- Genre: children
- Created by: Klas Östergren
- Written by: Klas Östergren
- Directed by: Tomas Alfredson
- Country of origin: Sweden
- Original language: Swedish
- No. of seasons: 1
- No. of episodes: 24

Original release
- Network: SVT1
- Release: 1 December – 24 December 2005

Related
- Allrams höjdarpaket (2004); LasseMajas detektivbyrå (2006);

= En decemberdröm =

En decemberdröm (A December Dream") is the Sveriges Television's Christmas calendar in 2005.

== Plot ==
The series is a fantasy tale where the main character, Bobo, meets tomtar and other folklore creatures.

== Selected cast ==
- John Jangard as Bobo Larsson, the 11 year old protagonist who suffers a head injury during a football match and falls into a coma, in which he dreams of the underworld.
- Frida Bergesén as Mary Marléne, Bobo's girlfriend who lives in the underworld.
- Christian Zetterberg as Gustav "Gurra", Bobo's best friend and classmate.
- Elisabet Carlsson as Lola Larsson, Bobo's mother and Benke's wife. She was a famous singer until she lost her singing voice when giving birth to Bobo.
- Robin Stegmar as Benke Larsson, Bobo's father and Lola's husband.
- Robert Gustafsson as Chefen, the lisping, molelike boss of the underworld.
- Henric Holmberg as Dorian, the father of Buick and Bentley.
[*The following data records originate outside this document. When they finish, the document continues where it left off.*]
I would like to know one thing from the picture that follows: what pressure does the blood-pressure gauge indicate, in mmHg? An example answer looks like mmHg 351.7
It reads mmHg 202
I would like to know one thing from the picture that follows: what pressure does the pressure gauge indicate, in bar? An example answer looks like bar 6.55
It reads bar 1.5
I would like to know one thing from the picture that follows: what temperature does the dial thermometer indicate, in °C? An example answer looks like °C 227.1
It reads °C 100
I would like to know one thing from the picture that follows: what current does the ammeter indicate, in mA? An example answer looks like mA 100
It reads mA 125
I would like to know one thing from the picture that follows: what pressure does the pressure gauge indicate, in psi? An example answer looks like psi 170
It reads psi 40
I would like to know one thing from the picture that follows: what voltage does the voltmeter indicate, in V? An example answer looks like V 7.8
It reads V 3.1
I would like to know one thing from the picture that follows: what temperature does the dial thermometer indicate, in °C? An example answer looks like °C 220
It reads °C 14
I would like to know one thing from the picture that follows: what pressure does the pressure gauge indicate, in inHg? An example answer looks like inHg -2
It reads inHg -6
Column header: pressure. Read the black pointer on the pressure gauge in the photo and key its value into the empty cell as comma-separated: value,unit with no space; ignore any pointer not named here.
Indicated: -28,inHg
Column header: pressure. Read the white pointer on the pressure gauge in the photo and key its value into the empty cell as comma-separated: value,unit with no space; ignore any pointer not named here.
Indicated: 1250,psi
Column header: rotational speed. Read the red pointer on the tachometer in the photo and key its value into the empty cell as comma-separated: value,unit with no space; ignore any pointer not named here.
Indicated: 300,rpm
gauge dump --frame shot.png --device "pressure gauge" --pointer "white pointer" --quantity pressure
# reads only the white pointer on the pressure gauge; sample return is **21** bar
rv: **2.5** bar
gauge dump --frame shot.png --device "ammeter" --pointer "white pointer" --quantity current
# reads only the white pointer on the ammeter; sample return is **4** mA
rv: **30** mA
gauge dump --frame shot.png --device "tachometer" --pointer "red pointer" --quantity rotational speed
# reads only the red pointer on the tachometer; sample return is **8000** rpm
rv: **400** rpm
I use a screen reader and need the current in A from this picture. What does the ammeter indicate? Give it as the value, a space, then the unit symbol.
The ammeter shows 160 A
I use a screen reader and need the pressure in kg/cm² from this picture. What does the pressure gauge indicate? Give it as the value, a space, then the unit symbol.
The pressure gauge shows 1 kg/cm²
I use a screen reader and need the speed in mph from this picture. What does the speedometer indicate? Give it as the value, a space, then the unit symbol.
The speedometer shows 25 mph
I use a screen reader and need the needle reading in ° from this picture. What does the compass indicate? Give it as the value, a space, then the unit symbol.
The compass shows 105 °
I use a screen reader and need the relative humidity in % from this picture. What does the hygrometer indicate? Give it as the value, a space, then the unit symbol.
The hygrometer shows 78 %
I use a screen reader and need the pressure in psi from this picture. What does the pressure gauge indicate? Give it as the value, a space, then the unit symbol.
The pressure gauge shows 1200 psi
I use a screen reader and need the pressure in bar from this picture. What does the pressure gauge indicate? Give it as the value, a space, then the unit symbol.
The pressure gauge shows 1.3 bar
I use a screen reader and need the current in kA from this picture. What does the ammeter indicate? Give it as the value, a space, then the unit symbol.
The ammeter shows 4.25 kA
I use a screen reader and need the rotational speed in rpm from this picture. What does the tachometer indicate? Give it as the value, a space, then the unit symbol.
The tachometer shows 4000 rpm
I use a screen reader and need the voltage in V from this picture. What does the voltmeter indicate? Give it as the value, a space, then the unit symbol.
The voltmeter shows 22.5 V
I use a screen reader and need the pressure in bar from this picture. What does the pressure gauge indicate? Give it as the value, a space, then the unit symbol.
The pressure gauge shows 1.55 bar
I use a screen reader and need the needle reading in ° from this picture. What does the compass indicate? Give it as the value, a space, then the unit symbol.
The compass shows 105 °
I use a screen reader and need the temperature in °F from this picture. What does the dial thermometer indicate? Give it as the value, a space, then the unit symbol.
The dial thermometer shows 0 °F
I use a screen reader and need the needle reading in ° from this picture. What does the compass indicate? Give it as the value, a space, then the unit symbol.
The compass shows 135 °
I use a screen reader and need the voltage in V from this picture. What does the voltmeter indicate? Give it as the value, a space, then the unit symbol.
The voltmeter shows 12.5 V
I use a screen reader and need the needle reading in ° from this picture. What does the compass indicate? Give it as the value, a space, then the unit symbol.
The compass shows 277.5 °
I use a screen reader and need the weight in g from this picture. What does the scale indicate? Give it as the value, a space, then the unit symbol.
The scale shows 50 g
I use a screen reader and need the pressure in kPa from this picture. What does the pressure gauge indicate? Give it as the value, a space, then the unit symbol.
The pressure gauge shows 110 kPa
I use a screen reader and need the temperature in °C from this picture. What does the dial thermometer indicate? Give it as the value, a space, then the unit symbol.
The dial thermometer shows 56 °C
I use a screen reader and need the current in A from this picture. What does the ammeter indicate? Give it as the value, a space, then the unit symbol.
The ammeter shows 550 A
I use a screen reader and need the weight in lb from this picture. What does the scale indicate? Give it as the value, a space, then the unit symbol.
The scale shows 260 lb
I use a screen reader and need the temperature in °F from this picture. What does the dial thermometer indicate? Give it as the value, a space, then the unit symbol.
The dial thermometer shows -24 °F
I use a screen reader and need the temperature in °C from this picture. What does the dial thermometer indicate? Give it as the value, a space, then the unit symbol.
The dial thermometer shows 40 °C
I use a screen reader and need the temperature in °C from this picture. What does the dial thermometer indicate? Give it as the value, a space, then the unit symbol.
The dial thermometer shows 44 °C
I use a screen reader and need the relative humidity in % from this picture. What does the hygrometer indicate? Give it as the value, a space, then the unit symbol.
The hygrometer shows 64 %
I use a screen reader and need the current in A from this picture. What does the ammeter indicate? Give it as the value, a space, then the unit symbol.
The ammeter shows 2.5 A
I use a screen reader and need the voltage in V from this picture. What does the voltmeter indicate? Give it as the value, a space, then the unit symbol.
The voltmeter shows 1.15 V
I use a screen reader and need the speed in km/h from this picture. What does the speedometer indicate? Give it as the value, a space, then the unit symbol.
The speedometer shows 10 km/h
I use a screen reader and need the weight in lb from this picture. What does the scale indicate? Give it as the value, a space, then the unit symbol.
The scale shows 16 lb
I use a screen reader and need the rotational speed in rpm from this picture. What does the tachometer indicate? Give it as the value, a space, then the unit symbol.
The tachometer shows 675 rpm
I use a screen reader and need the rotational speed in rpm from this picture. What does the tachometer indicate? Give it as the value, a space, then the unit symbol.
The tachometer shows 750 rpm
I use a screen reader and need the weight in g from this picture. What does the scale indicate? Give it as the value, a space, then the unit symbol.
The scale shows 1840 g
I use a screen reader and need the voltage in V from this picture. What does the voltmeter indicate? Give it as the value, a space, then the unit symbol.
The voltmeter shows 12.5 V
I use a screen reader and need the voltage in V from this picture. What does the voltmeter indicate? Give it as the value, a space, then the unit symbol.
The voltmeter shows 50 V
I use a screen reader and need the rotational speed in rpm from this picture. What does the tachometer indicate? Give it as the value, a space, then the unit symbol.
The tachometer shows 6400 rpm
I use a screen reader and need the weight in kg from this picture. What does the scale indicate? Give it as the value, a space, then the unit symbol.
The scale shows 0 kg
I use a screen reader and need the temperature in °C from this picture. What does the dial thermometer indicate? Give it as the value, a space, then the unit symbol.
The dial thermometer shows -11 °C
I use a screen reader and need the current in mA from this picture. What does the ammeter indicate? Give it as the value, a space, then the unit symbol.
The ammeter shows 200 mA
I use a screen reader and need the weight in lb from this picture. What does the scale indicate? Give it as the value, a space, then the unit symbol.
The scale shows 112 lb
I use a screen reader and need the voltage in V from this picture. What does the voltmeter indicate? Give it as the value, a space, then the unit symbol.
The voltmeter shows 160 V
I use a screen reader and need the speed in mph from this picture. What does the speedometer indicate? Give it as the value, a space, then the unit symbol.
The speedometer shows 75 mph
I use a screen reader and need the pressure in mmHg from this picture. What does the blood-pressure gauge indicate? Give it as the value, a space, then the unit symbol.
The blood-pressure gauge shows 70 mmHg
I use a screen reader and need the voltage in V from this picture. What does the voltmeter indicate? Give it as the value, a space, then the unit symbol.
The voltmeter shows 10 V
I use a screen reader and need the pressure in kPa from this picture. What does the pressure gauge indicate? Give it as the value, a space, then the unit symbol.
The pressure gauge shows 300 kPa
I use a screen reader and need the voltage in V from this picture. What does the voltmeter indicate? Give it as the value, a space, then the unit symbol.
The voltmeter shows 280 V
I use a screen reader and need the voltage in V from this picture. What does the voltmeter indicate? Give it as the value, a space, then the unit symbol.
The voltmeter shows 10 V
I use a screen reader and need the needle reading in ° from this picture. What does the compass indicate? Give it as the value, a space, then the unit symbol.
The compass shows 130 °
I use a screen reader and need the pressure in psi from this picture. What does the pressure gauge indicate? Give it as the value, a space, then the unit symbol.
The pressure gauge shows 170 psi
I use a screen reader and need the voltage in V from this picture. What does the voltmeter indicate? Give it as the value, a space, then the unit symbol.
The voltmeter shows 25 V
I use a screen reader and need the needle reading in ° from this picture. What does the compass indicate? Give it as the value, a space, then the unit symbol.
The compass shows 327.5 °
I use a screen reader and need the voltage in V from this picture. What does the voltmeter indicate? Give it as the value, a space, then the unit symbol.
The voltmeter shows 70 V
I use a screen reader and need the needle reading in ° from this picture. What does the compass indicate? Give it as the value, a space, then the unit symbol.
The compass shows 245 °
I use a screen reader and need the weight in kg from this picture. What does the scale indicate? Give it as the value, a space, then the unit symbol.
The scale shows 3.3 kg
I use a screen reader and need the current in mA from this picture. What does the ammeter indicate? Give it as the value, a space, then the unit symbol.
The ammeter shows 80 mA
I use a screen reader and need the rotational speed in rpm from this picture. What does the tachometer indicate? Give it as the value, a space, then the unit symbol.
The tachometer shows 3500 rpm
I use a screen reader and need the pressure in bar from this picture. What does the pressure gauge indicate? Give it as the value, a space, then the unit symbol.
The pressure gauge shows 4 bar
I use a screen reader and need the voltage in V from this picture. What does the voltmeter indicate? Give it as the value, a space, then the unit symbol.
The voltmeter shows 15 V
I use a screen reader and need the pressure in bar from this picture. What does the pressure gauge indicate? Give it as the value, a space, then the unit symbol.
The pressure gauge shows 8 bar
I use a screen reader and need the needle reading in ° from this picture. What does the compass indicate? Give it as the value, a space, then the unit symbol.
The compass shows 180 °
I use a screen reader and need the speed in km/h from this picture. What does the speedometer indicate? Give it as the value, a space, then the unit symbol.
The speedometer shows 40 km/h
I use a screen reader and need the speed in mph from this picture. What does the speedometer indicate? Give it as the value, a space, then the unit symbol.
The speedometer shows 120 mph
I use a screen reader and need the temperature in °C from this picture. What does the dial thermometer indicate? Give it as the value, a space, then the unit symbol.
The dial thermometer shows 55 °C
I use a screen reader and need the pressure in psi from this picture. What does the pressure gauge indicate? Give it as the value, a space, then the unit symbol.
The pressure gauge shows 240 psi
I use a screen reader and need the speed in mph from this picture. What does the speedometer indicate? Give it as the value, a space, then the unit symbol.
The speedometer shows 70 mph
Lillefar's son and Daisy's husband.
- Siw Erixon as Daisy, the mother of Buick and Bentley and Dorian's wife.
- Niklas Hjulström as Buick, the son of Dorian and Daisy and Bentley's brother.
- Lisa Linnertorp as Bentley, the daughter of Dorian and Daisy and Buick's sister.
- Aksel Morisse as Ronson, the butler of the Rik och Dum family who reside in the castle.
- Iwar Wiklander as Tant Bölla, an old lady associated with the Rik och Dum family.
- Anette Nääs as Fröken, the teacher of Bobo's class.
- Alexander Karim as Vaktis, a Janitor at Bobo's school.
- Alicia Vikander as Tony, Mary's older sister and the leader of De Läskiga, a local gang who hangs out at the Alvéns shopping mall.
- Daniel Brandt as Zingo, a member of De Läskiga.
- Per-Owe Rehnberg as Pepsi, a member of De Läskiga.
- Jesper Tosavainen as Klubbmannen, a member of De Läskiga.

== Video ==
The series was released to DVD on 27 October 2006.